• Gestellte Aufgabe A:
Kannst du den Absatz im Auszug zu Aserbaidschan, der mit „Im Berichtsjahr nahm“ beginnt, kürzer als Stichpunktliste fassen und dabei seine wesentlichen Fakten erhalten?
• Gestellte Aufgabe B:
Kannst du aus dem Auszug zu Aserbaidschan den Wortlaut zwischen „Republik Aserbaidschan“ und „wurde Gerechtigkeit verweigert.“ herausschreiben, beide Stellen eingeschlossen?

• Ausgewählter Auszug:
##########

Aserbaidschan

Republik Aserbaidschan

Berichtszeitraum 1.1.2024 – 31.12.2024
Englischer Originaltext Aserbaidschan
Weitere Online-Dokumente von Amnesty International Deutschland Aserbaidschan

Im Berichtsjahr nahm die Einhaltung der Menschenrechte stark ab und die Behörden unterbanden weiterhin eine unabhängige Kontrolle. Frühere Rechtsverletzungen im Konflikt um die umstrittene Region Berg-Karabach blieben straflos. Unabhängige Nichtregierungsorganisationen und die Medien waren weiterhin willkürlichen Einschränkungen ausgesetzt. Menschenrechtsverteidiger*innen und Aktivist*innen wurden wegen rechtmäßiger Aktivitäten verhaftet. Friedliche Proteste wurden unterdrückt. Folter und andere Misshandlungen waren weiterhin weit verbreitet. Lesbischen, schwulen, bisexuellen, trans und intergeschlechtlichen (LGBTI+) Personen wurde Gerechtigkeit verweigert.

Hintergrund

Im November war Aserbaidschan Gastgeberland der COP29, während es Vorwürfe gab, dass leitende Beamte des Konferenzteams die Gelegenheit nutzten, um neue Geschäfte mit fossilen Brennstoffen zu vermitteln. Das Gastlandabkommen wurde nie veröffentlicht. Eine durchgesickerte Version ließ jedoch einen Mangel an echtem Schutz der Menschenrechte erkennen.

##########

• Gespeicherte Datensätze:
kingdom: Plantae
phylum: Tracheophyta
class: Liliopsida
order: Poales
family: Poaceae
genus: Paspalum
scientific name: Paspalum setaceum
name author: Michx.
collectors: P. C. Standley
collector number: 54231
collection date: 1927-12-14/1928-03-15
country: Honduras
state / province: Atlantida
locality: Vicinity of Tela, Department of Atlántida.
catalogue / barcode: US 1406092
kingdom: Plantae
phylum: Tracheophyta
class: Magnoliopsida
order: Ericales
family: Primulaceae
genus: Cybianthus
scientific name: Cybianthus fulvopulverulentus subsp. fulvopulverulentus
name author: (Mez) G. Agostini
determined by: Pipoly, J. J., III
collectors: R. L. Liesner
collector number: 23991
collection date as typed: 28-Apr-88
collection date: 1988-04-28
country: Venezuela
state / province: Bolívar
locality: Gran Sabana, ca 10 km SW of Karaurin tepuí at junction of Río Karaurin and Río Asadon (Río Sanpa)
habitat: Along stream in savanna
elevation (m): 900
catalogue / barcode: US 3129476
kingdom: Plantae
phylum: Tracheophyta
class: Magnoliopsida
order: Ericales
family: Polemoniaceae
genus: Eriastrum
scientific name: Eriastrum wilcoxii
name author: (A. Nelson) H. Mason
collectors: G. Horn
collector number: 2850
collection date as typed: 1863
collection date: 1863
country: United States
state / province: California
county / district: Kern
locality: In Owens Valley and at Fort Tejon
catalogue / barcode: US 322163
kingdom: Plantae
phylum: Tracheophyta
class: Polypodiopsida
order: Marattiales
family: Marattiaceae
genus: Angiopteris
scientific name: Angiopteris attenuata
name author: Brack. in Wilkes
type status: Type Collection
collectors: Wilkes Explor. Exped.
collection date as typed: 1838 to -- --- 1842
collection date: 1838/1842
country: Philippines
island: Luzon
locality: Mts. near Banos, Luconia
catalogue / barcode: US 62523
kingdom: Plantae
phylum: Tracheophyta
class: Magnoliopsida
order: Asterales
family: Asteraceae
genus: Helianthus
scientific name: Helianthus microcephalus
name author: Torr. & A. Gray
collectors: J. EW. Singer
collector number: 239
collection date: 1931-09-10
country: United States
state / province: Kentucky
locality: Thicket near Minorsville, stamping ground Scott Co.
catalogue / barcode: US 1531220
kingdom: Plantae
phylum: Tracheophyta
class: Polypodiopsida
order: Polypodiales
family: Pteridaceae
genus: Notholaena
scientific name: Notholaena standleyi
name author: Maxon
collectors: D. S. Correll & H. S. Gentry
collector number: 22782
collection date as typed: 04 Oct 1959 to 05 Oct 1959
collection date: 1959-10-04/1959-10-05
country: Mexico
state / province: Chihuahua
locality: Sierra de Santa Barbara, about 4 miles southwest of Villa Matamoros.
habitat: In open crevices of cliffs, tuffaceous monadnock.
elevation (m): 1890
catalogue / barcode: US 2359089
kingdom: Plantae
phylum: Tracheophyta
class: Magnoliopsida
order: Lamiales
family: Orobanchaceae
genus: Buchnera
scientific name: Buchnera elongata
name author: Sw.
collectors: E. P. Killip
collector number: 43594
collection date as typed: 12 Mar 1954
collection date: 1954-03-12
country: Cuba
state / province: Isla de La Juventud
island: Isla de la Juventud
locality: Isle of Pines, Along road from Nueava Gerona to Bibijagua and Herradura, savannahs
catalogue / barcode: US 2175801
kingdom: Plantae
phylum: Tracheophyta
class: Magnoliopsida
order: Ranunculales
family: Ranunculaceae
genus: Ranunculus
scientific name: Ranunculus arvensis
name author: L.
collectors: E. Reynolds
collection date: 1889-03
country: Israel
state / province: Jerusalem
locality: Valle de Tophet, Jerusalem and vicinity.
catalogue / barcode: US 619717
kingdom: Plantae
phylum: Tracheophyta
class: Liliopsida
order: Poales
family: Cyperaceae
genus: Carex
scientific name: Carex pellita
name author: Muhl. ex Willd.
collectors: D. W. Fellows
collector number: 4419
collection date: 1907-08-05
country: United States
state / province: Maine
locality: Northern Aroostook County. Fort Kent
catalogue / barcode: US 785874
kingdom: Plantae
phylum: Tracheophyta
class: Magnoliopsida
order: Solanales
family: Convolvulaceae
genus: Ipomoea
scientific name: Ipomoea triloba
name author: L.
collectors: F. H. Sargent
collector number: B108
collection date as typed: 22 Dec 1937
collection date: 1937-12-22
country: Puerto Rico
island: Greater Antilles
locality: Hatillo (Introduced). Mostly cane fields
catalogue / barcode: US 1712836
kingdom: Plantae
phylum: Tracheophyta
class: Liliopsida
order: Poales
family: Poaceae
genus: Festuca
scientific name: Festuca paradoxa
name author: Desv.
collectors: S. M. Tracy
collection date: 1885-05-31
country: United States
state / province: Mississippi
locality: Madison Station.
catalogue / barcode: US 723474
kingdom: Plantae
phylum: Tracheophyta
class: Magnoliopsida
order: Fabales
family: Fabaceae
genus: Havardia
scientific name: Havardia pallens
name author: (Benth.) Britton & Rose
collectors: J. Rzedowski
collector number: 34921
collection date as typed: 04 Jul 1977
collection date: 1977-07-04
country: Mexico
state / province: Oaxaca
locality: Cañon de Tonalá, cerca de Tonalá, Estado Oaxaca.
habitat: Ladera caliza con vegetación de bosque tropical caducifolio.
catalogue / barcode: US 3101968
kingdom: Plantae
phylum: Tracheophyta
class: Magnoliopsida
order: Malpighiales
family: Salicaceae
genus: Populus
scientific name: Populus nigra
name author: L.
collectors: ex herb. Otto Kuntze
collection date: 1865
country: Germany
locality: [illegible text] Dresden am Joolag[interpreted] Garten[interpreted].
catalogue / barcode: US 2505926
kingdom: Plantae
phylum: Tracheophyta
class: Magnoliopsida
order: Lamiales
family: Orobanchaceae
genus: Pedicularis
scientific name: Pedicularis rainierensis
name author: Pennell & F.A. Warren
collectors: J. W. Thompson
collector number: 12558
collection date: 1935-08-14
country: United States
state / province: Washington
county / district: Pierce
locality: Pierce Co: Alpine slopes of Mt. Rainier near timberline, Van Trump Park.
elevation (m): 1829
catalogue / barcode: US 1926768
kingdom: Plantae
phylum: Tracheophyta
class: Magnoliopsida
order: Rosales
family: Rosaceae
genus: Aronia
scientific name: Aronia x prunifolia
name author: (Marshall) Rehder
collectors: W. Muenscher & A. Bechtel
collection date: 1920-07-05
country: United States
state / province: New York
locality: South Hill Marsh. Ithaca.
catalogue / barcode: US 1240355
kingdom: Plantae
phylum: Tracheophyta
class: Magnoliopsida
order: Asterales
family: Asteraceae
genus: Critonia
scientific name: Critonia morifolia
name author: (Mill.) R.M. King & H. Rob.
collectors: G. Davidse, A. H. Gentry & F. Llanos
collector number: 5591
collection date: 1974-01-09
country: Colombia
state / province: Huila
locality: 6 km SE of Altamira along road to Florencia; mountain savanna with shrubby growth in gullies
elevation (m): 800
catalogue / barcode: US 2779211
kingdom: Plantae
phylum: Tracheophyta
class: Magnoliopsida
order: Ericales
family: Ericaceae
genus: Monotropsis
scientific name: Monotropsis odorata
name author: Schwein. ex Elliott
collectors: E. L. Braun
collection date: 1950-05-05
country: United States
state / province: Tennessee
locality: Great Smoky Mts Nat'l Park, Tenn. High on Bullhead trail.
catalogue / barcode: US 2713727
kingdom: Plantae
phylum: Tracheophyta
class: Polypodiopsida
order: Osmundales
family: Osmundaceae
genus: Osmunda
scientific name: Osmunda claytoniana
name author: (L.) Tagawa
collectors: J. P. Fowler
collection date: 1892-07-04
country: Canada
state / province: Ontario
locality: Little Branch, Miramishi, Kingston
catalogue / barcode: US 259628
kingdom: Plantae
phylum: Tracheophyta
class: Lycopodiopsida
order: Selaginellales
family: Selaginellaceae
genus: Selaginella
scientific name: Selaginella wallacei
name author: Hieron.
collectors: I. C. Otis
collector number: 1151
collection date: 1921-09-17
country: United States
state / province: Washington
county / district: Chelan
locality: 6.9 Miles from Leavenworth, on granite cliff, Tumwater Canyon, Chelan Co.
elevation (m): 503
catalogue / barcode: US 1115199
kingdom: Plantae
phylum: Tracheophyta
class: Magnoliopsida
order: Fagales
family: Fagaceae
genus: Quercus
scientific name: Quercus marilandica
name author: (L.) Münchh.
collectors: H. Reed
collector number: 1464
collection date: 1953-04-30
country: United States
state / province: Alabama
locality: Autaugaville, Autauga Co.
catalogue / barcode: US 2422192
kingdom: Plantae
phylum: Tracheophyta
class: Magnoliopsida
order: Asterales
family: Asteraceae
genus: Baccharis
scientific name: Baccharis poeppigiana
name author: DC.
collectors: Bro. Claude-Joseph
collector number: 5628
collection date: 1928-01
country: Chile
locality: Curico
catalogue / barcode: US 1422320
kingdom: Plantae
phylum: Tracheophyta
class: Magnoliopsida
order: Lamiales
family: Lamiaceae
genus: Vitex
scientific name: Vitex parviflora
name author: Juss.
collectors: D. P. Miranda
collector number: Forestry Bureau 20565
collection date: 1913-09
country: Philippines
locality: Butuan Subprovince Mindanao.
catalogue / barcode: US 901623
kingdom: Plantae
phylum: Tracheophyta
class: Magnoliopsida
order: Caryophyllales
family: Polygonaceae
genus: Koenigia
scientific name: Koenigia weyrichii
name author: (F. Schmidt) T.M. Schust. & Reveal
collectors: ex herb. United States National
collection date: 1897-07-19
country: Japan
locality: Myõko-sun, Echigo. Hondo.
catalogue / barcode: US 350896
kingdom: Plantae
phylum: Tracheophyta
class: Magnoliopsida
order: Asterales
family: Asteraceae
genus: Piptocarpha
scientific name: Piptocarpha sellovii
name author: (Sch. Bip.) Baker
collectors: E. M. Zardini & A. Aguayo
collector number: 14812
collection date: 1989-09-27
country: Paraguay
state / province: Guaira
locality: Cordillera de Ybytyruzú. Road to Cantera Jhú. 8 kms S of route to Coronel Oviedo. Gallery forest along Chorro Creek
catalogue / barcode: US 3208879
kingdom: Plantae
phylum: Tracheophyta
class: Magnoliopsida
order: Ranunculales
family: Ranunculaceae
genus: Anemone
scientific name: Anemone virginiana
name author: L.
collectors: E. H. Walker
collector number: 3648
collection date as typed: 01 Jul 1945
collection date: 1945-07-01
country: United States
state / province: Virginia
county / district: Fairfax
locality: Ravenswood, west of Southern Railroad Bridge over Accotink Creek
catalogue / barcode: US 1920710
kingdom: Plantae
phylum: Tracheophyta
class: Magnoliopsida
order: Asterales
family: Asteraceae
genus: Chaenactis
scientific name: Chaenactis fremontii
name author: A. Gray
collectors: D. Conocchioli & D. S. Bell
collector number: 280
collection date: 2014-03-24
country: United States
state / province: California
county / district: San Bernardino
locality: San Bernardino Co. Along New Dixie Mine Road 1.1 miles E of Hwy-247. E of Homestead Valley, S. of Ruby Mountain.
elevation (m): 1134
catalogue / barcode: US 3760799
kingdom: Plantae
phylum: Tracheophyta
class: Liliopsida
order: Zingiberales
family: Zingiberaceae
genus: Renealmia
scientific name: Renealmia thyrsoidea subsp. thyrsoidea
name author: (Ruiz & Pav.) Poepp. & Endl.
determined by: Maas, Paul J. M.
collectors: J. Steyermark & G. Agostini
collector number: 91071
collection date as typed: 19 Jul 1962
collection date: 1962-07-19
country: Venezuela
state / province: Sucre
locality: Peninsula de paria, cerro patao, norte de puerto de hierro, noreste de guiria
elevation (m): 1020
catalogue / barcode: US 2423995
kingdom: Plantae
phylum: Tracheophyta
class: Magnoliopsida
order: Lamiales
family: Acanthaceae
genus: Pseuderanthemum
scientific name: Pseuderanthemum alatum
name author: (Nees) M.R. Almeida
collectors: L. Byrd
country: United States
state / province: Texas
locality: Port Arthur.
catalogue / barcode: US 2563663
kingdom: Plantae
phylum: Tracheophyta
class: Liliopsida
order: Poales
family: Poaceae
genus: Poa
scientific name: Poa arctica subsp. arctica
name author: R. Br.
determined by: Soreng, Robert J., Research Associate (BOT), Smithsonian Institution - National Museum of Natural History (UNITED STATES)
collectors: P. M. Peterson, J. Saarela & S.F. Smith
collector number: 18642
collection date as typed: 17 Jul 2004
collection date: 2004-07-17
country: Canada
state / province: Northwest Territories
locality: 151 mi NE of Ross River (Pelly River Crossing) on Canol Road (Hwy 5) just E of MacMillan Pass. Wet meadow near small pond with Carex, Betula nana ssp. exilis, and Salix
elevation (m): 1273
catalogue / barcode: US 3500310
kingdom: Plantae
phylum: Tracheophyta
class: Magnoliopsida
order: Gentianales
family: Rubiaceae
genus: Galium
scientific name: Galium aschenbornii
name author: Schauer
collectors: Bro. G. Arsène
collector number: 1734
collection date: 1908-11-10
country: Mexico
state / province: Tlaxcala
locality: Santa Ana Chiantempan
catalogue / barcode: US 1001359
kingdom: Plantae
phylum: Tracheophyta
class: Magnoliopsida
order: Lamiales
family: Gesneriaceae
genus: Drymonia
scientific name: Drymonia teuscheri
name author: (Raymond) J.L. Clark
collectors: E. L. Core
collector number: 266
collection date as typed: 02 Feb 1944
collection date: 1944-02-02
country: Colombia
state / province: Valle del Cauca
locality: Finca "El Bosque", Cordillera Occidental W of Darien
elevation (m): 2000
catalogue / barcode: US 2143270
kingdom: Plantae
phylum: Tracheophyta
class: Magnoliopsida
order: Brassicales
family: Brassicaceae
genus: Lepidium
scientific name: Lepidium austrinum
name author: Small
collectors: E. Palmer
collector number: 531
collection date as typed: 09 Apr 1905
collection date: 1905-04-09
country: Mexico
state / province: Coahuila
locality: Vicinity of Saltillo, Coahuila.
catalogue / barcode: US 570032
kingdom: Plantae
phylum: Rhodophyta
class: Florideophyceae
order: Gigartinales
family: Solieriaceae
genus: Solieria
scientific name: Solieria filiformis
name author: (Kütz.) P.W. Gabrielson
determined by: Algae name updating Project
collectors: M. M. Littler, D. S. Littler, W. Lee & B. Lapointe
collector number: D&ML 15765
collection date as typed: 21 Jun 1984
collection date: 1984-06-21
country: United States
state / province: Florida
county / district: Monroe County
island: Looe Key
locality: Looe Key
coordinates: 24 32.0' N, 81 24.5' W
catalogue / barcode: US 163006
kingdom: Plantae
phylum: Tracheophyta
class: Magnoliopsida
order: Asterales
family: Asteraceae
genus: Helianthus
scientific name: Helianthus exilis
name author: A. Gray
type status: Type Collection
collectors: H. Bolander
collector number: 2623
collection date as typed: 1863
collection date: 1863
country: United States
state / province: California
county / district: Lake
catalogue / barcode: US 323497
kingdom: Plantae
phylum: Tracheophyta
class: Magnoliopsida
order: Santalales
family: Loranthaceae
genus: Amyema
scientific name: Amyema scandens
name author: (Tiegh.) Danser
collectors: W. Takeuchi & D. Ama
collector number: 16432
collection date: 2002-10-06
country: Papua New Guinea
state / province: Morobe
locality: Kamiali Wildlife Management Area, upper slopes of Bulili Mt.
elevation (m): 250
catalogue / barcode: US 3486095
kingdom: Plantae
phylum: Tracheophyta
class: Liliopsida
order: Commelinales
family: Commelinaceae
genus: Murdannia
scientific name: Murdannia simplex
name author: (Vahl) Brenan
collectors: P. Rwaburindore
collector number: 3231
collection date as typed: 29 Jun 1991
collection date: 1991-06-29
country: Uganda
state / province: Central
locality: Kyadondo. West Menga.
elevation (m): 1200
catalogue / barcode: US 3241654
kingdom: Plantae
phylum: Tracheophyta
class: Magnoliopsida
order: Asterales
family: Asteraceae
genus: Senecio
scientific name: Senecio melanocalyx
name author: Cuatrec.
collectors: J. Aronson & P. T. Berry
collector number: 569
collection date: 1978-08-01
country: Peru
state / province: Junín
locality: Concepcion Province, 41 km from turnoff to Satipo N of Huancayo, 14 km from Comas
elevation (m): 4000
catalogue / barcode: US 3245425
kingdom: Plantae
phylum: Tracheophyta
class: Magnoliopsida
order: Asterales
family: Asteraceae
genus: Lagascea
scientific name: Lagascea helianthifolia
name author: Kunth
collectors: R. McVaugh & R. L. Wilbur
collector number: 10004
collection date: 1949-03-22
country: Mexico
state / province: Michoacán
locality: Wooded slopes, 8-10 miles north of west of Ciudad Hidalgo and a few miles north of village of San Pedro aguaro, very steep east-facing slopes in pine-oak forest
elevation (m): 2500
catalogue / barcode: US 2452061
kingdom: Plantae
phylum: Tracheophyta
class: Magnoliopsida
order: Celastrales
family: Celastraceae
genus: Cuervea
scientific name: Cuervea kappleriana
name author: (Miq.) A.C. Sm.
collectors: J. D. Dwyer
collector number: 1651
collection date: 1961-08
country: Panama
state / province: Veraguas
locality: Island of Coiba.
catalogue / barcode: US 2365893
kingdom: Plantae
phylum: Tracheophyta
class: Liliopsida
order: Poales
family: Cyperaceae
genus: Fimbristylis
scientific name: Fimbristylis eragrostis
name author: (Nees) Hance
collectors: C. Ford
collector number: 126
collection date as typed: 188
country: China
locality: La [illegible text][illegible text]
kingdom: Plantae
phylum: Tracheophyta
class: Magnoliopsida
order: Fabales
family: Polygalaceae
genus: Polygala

##########

• Endgültige Antwort A:
- Die Einhaltung der Menschenrechte ging stark zurück; unabhängige Kontrolle wurde weiter verhindert.
- Frühere Rechtsverletzungen im Konflikt um Berg-Karabach blieben straflos.
- Unabhängige NGOs und Medien unterlagen weiterhin willkürlichen Einschränkungen.
- Menschenrechtsverteidiger*innen und Aktivist*innen wurden wegen rechtmäßiger Aktivitäten verhaftet.
- Friedliche Proteste wurden unterdrückt.
- Folter und andere Misshandlungen blieben weit verbreitet.
- LGBTI+-Personen wurde Gerechtigkeit verweigert.

• Endgültige Antwort B:
Republik Aserbaidschan

Berichtszeitraum 1.1.2024 – 31.12.2024
Englischer Originaltext Aserbaidschan
Weitere Online-Dokumente von Amnesty International Deutschland Aserbaidschan

Im Berichtsjahr nahm die Einhaltung der Menschenrechte stark ab und die Behörden unterbanden weiterhin eine unabhängige Kontrolle. Frühere Rechtsverletzungen im Konflikt um die umstrittene Region Berg-Karabach blieben straflos. Unabhängige Nichtregierungsorganisationen und die Medien waren weiterhin willkürlichen Einschränkungen ausgesetzt. Menschenrechtsverteidiger*innen und Aktivist*innen wurden wegen rechtmäßiger Aktivitäten verhaftet. Friedliche Proteste wurden unterdrückt. Folter und andere Misshandlungen waren weiterhin weit verbreitet. Lesbischen, schwulen, bisexuellen, trans und intergeschlechtlichen (LGBTI+) Personen wurde Gerechtigkeit verweigert.